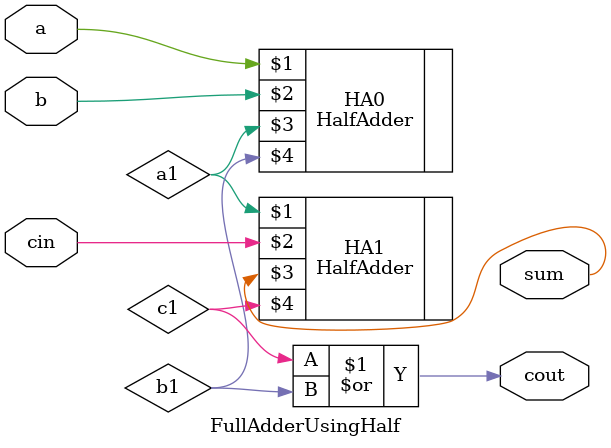
<source format=v>
module FullAdderUsingHalf 
(
	input a, b, cin,
	
	output sum, cout
);

	wire a1, b1, c1;

	HalfAdder HA0(a, b, a1, b1);
	HalfAdder HA1(a1, cin, sum, c1);

	assign cout = c1 | b1;

endmodule
</source>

-----

TASK INSTRUCTIONS. Return all the data exactly, pictures omitted.

ANSWER AREA.
<source format=v>
module FullAdderUsingHalf 
(
	input a, b, cin,
	
	output sum, cout
);

	wire a1, b1, c1;

	HalfAdder HA0(a, b, a1, b1);
	HalfAdder HA1(a1, cin, sum, c1);

	assign cout = c1 | b1;

endmodule
</source>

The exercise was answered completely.